Institutions which have too much security. . . tend to become bureaucratic. They add layers of people and layers of rules in order to assure the security of not making mistakes.
Most people think of a balanced life in terms of how much time is given to the various sectors of a life. While time is one measure of involvement, I think the critical variable is passion. How energized, fascinated and absorbed are you in each sphere in which you are engaged? They are rarely, and usually only briefly, equal.
Nothing creates more self-respect among employees than being included in the process of making decisions.
Credibility is lost when there are big discrepancies between what leaders say and what they do. . . . Increasing credibility requires openness. Hidden agendas will destroy trust.
I was appalled at how children had become the focus and gravitational center of the nuclear family around which parents orbited instead of the traditional arrangement in which children orbited around their parents. This is a huge change because a critical job in early childhood is to get children weaned away from the total narcissism normal to infancy. With the children as the center of the family's actions and decisions, narcissism is at a minimum prolonged and may never significantly decline.
The need for challenge, the need to burst through the constrictions of tasks and situations already seen and mastered, can affect anyone, even those enjoying the greatest gains from success.
The balanced life is a goal, but for us it is mostly a myth.
The subject matter of Entitlement remains relevant. Entitlement is an attitude: it is the assumption, I am owed what I get. It's a nasty attitude because people are not grateful for what they get. Instead, greed prevails and is expressed as, What have you done for me lately?
When employees don't really care about the work they do and they take no pride in being in the specific organization where they work, they bring no enthusiasm, energy or passion to what they're doing. If, in addition, they feel abused, resentful, insignificant, betrayed, or taken advantage of. . . they want out. Naturally.
For most women being other-directed, focused on how other people feel and nurturing them, was (and can still be) a quality that girls were (are) heavily pressured to become. The unselfish or Self-less woman was (is) seen as ideal. The realization and articulation that the cultural ideal of the perfect woman was someone who had no sense of Self and was a key part of the angry energy that drove Feminism to its swift success.
With air travel there is no distance, there is only time.
motivation is highest when the probability of success is 50 percent: We don't get involved if the task is too easy or too hard.
For workaholics, all the eggs of self-esteem are in the basket of work.
The ways in which management can express appreciation for an employee's contribution are without end; the key is to act in ways that communicate Thanks! That was a great job! We can really count on you! It's great having you here! While some people love having plaques to hang on their personal Wall of Fame and they adore being acknowledged at a formal Recognition Banquet and some people are only interested in money, I find the most effective forms of recognition are personal and either spontaneous or very close in time to a significant accomplishment.
In the end, leadership is not intellectual or cognitive. Leadership is emotional.
In truth, it's usually failure, disappointment, and frustration that motivate people to reexamine that which they've taken for granted.
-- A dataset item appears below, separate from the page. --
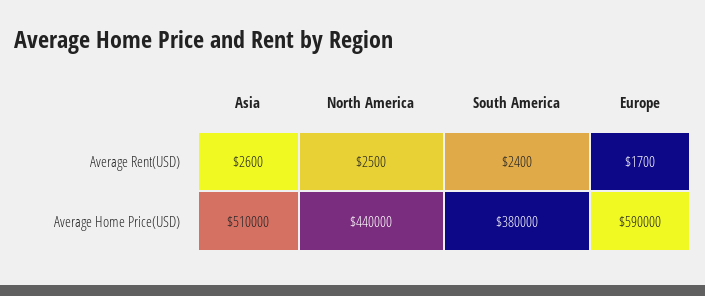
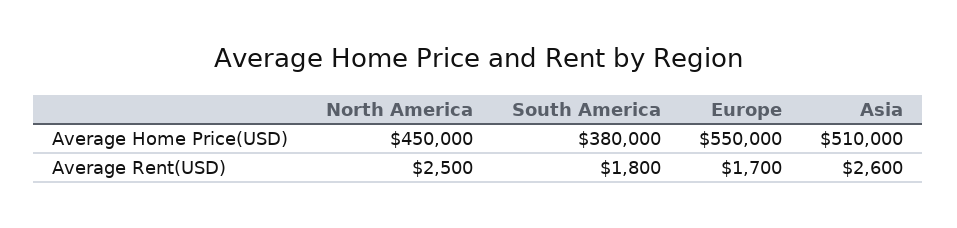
South America, Average Rent(USD): 2400 -> 1800
North America, Average Home Price(USD): 440000 -> 450000
Europe, Average Home Price(USD): 590000 -> 550000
It's rare to find big change without significant bad news. . . . In that sense, the pain of failure creates the largest opportunities for progress.
The message to organizations is this: You have to increase the number of categories of contributing, or the types of career paths, which people can experience as successful. You cannot restrict esteem to the fewer and fewer who will be climbing up the management ladder. You need to have the majority of your people feeling like winners.
. . . there's a large core of powerlessness which is balanced against the unwritten contract that says that if you behave, you'll be okay. No wonder people pay so much attention to knowing the rules, to knowing the right people, to not making waves, to never making errors -- to not risking, trying, innovating.
Trust is perhaps the most critical single building block underlying effectiveness. Without trust leaders do not have followers. Without trust, leaders are impotent despite great rhetoric or splendid ideas. Trust rests on the belief among followers that the leader is transparent: What you see is what there is. Trust means followers believe there is no duplicity; no manipulation just to satisfy the leader's ego. Very simply: The effective leader is transparent; that's why that person is trusted.
I think the characteristics of really effective leaders when people are frightened and depressed are the same qualities that leaders need when people are optimistic. The difference is when people are frightened the need for these few qualities becomes much stronger because frightened people are desperate to have someone they can trust and believe in and who seems to be able to create a better future.